Write out the lines of the records as a numbered list, leaving out blank lines, starting at the line that contains "planificación de tus clases" and ending with the last line of the records.

DATA SHOWN: Begin

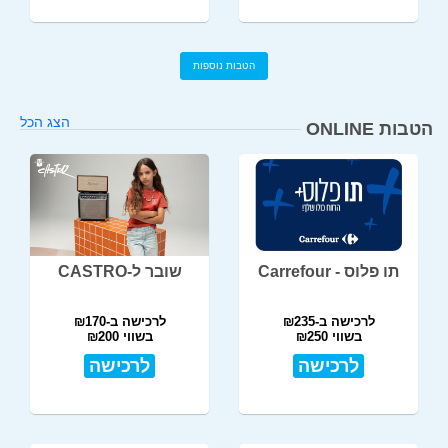
הטבות נוספות
הצג הכל
הטבות ONLINE
תו פלוס - Carrefour
שובר ל-CASTRO
לרכישה ב-₪235
לרכישה ב-₪170
בשווי ₪250
בשווי ₪200
לרכישה
לרכישה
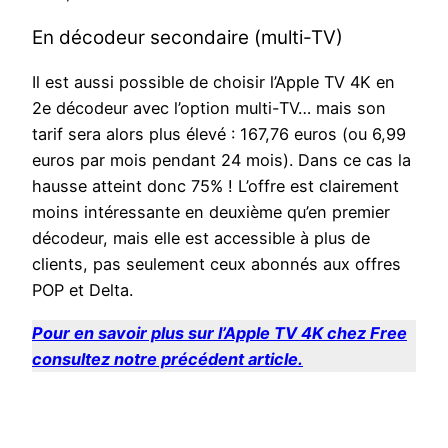
En décodeur secondaire (multi-TV)
Il est aussi possible de choisir l’Apple TV 4K en
2e décodeur avec l’option multi-TV… mais son
tarif sera alors plus élevé : 167,76 euros (ou 6,99
euros par mois pendant 24 mois). Dans ce cas la
hausse atteint donc 75% ! L’offre est clairement
moins intéressante en deuxième qu’en premier
décodeur, mais elle est accessible à plus de
clients, pas seulement ceux abonnés aux offres
POP et Delta.
Pour en savoir plus sur l’Apple TV 4K chez Free
consultez notre précédent article.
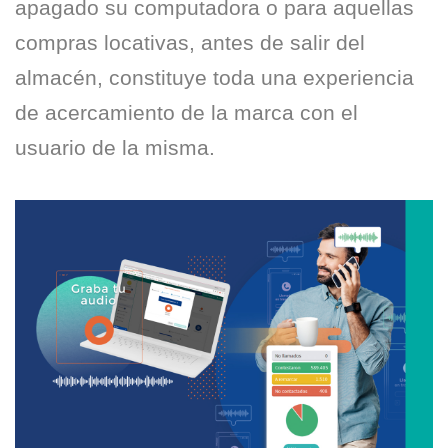
apagado su computadora o para aquellas
compras locativas, antes de salir del
almacén, constituye toda una experiencia
de acercamiento de la marca con el
usuario de la misma.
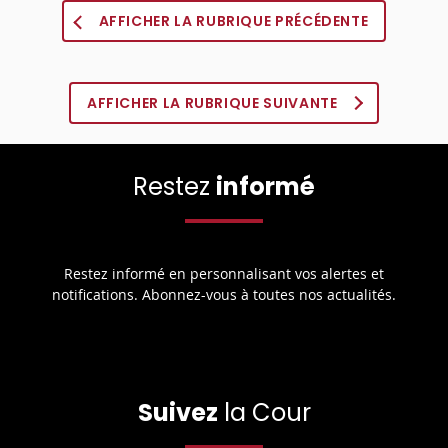
AFFICHER LA RUBRIQUE PRÉCÉDENTE
AFFICHER LA RUBRIQUE SUIVANTE
Restez
informé
Restez informé en personnalisant vos alertes et
notifications. Abonnez-vous à toutes nos actualités.
Suivez
la Cour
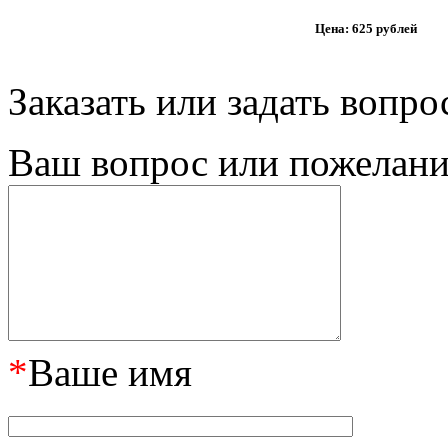
Цена: 625 рублей
Заказать или задать вопро
Ваш вопрос или пожелание
*
Ваше имя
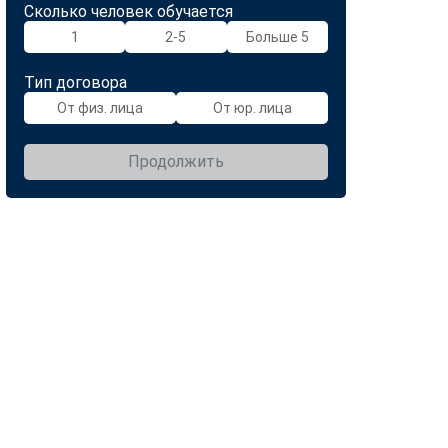
Сколько человек обучается
1
2-5
Больше 5
Тип договора
От физ. лица
От юр. лица
Продолжить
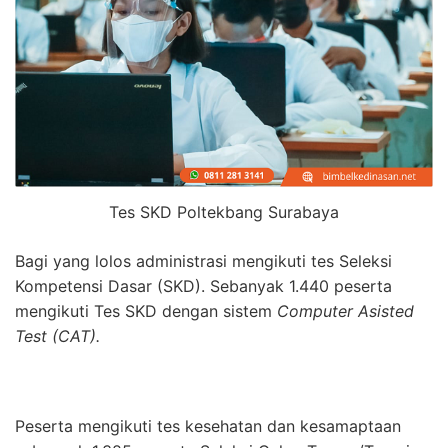
Tes SKD Poltekbang Surabaya
Bagi yang lolos administrasi mengikuti tes Seleksi
Kompetensi Dasar (SKD). Sebanyak 1.440 peserta
mengikuti Tes SKD dengan sistem
Computer Asisted
Test (CAT).
Peserta mengikuti tes kesehatan dan kesamaptaan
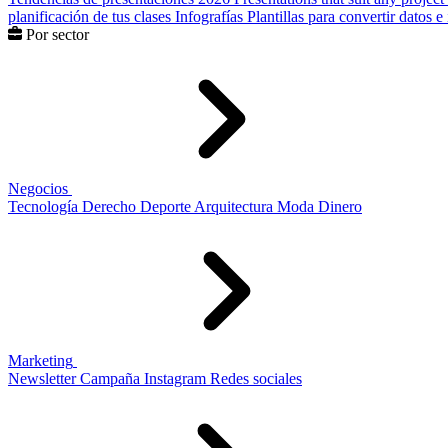
planificación de tus clases
Infografías
Plantillas para convertir datos 
Por sector
Negocios
Tecnología
Derecho
Deporte
Arquitectura
Moda
Dinero
Marketing
Newsletter
Campaña
Instagram
Redes sociales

DATA SHOWN: End

**RESULT OF THIS EXERCISE**.
1. planificación de tus clases
2. Infografías
3. Plantillas para convertir datos 
4. Por sector
5. Negocios
6. Tecnología
7. Derecho
8. Deporte
9. Arquitectura
10. Moda
11. Dinero
12. Marketing
13. Newsletter
14. Campaña
15. Instagram
16. Redes sociales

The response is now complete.